*Supplied material*

- Opening Delimiter -

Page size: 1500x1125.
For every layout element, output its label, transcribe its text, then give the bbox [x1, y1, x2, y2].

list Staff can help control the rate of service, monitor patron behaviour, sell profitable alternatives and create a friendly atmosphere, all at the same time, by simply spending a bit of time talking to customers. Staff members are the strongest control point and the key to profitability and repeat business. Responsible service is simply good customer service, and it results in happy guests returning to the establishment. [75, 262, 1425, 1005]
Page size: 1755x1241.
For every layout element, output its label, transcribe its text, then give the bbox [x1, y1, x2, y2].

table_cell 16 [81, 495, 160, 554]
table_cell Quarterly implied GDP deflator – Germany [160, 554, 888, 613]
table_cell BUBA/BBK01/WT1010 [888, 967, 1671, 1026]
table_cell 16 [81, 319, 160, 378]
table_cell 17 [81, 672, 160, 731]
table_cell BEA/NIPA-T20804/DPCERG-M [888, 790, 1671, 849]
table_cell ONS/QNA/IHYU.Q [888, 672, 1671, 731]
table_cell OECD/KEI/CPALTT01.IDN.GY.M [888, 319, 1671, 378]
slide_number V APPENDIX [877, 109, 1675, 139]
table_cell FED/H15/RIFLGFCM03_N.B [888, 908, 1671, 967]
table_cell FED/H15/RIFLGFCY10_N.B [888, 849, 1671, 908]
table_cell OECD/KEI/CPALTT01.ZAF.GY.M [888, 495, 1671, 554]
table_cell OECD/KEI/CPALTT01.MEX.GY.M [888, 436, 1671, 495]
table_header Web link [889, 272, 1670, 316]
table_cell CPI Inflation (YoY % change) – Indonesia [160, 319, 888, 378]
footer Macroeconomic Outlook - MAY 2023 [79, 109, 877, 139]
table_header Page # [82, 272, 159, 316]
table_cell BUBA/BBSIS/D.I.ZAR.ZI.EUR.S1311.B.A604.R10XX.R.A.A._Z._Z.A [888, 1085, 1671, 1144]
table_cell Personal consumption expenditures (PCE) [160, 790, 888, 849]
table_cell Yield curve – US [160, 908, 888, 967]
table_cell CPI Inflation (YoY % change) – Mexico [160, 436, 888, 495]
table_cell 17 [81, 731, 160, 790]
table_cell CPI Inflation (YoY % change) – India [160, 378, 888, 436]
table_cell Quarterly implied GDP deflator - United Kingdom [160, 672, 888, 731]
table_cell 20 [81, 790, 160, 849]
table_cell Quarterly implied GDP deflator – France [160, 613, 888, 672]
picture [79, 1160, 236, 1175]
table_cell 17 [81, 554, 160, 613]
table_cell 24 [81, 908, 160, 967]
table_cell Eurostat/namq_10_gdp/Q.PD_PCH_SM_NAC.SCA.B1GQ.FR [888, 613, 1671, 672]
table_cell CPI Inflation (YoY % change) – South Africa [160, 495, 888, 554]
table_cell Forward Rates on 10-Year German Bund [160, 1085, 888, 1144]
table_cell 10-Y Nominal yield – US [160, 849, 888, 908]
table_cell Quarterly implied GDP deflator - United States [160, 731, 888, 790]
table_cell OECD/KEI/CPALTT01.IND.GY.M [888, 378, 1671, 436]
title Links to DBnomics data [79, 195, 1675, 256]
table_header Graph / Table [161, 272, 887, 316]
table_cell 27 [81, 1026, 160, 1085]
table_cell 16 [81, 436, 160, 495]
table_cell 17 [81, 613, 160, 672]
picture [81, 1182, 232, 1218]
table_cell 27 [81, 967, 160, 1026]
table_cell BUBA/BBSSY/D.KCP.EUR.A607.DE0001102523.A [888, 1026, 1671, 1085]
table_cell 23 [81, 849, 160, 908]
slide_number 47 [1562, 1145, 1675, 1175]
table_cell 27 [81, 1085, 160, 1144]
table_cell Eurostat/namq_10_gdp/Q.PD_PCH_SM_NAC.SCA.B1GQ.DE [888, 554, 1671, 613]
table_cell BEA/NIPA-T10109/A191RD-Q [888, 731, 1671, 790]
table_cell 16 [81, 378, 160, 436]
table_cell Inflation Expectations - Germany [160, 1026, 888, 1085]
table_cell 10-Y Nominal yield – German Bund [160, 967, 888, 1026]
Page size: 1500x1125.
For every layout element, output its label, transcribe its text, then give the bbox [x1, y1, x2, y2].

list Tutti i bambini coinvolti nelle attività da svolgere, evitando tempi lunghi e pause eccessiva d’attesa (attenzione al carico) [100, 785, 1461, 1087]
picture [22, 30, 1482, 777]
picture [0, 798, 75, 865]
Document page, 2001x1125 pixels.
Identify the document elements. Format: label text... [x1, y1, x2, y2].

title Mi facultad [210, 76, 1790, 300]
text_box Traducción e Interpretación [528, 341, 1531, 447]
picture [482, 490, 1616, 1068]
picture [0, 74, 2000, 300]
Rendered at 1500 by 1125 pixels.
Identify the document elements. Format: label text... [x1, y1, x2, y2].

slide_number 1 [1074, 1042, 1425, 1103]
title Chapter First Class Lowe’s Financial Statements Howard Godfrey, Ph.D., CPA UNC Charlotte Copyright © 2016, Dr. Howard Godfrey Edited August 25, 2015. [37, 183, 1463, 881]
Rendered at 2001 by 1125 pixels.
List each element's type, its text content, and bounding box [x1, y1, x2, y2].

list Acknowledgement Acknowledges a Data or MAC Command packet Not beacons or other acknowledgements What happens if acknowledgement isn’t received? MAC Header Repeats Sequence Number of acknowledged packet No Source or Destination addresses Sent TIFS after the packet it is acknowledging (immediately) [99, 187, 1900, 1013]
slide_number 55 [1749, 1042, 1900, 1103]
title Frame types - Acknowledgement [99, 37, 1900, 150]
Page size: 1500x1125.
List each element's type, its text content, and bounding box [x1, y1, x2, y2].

- Closing Delimiter -

*Description of the task*
Take the listing above and write it out again exactly.

*Answer to the exercise*
Page size: 1500x1125.
For every layout element, output its label, transcribe its text, then give the bbox [x1, y1, x2, y2].

list Staff can help control the rate of service, monitor patron behaviour, sell profitable alternatives and create a friendly atmosphere, all at the same time, by simply spending a bit of time talking to customers. Staff members are the strongest control point and the key to profitability and repeat business. Responsible service is simply good customer service, and it results in happy guests returning to the establishment. [75, 262, 1425, 1005]
Page size: 1755x1241.
For every layout element, output its label, transcribe its text, then give the bbox [x1, y1, x2, y2].

table_cell 16 [81, 495, 160, 554]
table_cell Quarterly implied GDP deflator – Germany [160, 554, 888, 613]
table_cell BUBA/BBK01/WT1010 [888, 967, 1671, 1026]
table_cell 16 [81, 319, 160, 378]
table_cell 17 [81, 672, 160, 731]
table_cell BEA/NIPA-T20804/DPCERG-M [888, 790, 1671, 849]
table_cell ONS/QNA/IHYU.Q [888, 672, 1671, 731]
table_cell OECD/KEI/CPALTT01.IDN.GY.M [888, 319, 1671, 378]
slide_number V APPENDIX [877, 109, 1675, 139]
table_cell FED/H15/RIFLGFCM03_N.B [888, 908, 1671, 967]
table_cell FED/H15/RIFLGFCY10_N.B [888, 849, 1671, 908]
table_cell OECD/KEI/CPALTT01.ZAF.GY.M [888, 495, 1671, 554]
table_cell OECD/KEI/CPALTT01.MEX.GY.M [888, 436, 1671, 495]
table_header Web link [889, 272, 1670, 316]
table_cell CPI Inflation (YoY % change) – Indonesia [160, 319, 888, 378]
footer Macroeconomic Outlook - MAY 2023 [79, 109, 877, 139]
table_header Page # [82, 272, 159, 316]
table_cell BUBA/BBSIS/D.I.ZAR.ZI.EUR.S1311.B.A604.R10XX.R.A.A._Z._Z.A [888, 1085, 1671, 1144]
table_cell Personal consumption expenditures (PCE) [160, 790, 888, 849]
table_cell Yield curve – US [160, 908, 888, 967]
table_cell CPI Inflation (YoY % change) – Mexico [160, 436, 888, 495]
table_cell 17 [81, 731, 160, 790]
table_cell CPI Inflation (YoY % change) – India [160, 378, 888, 436]
table_cell Quarterly implied GDP deflator - United Kingdom [160, 672, 888, 731]
table_cell 20 [81, 790, 160, 849]
table_cell Quarterly implied GDP deflator – France [160, 613, 888, 672]
picture [79, 1160, 236, 1175]
table_cell 17 [81, 554, 160, 613]
table_cell 24 [81, 908, 160, 967]
table_cell Eurostat/namq_10_gdp/Q.PD_PCH_SM_NAC.SCA.B1GQ.FR [888, 613, 1671, 672]
table_cell CPI Inflation (YoY % change) – South Africa [160, 495, 888, 554]
table_cell Forward Rates on 10-Year German Bund [160, 1085, 888, 1144]
table_cell 10-Y Nominal yield – US [160, 849, 888, 908]
table_cell Quarterly implied GDP deflator - United States [160, 731, 888, 790]
table_cell OECD/KEI/CPALTT01.IND.GY.M [888, 378, 1671, 436]
title Links to DBnomics data [79, 195, 1675, 256]
table_header Graph / Table [161, 272, 887, 316]
table_cell 27 [81, 1026, 160, 1085]
table_cell 16 [81, 436, 160, 495]
table_cell 17 [81, 613, 160, 672]
picture [81, 1182, 232, 1218]
table_cell 27 [81, 967, 160, 1026]
table_cell BUBA/BBSSY/D.KCP.EUR.A607.DE0001102523.A [888, 1026, 1671, 1085]
table_cell 23 [81, 849, 160, 908]
slide_number 47 [1562, 1145, 1675, 1175]
table_cell 27 [81, 1085, 160, 1144]
table_cell Eurostat/namq_10_gdp/Q.PD_PCH_SM_NAC.SCA.B1GQ.DE [888, 554, 1671, 613]
table_cell BEA/NIPA-T10109/A191RD-Q [888, 731, 1671, 790]
table_cell 16 [81, 378, 160, 436]
table_cell Inflation Expectations - Germany [160, 1026, 888, 1085]
table_cell 10-Y Nominal yield – German Bund [160, 967, 888, 1026]
Page size: 1500x1125.
For every layout element, output its label, transcribe its text, then give the bbox [x1, y1, x2, y2].

list Tutti i bambini coinvolti nelle attività da svolgere, evitando tempi lunghi e pause eccessiva d’attesa (attenzione al carico) [100, 785, 1461, 1087]
picture [22, 30, 1482, 777]
picture [0, 798, 75, 865]
Document page, 2001x1125 pixels.
Identify the document elements. Format: label text... [x1, y1, x2, y2].

title Mi facultad [210, 76, 1790, 300]
text_box Traducción e Interpretación [528, 341, 1531, 447]
picture [482, 490, 1616, 1068]
picture [0, 74, 2000, 300]
Rendered at 1500 by 1125 pixels.
Identify the document elements. Format: label text... [x1, y1, x2, y2].

slide_number 1 [1074, 1042, 1425, 1103]
title Chapter First Class Lowe’s Financial Statements Howard Godfrey, Ph.D., CPA UNC Charlotte Copyright © 2016, Dr. Howard Godfrey Edited August 25, 2015. [37, 183, 1463, 881]
Rendered at 2001 by 1125 pixels.
List each element's type, its text content, and bounding box [x1, y1, x2, y2].

list Acknowledgement Acknowledges a Data or MAC Command packet Not beacons or other acknowledgements What happens if acknowledgement isn’t received? MAC Header Repeats Sequence Number of acknowledged packet No Source or Destination addresses Sent TIFS after the packet it is acknowledging (immediately) [99, 187, 1900, 1013]
slide_number 55 [1749, 1042, 1900, 1103]
title Frame types - Acknowledgement [99, 37, 1900, 150]
Page size: 1500x1125.
List each element's type, its text content, and bounding box [x1, y1, x2, y2].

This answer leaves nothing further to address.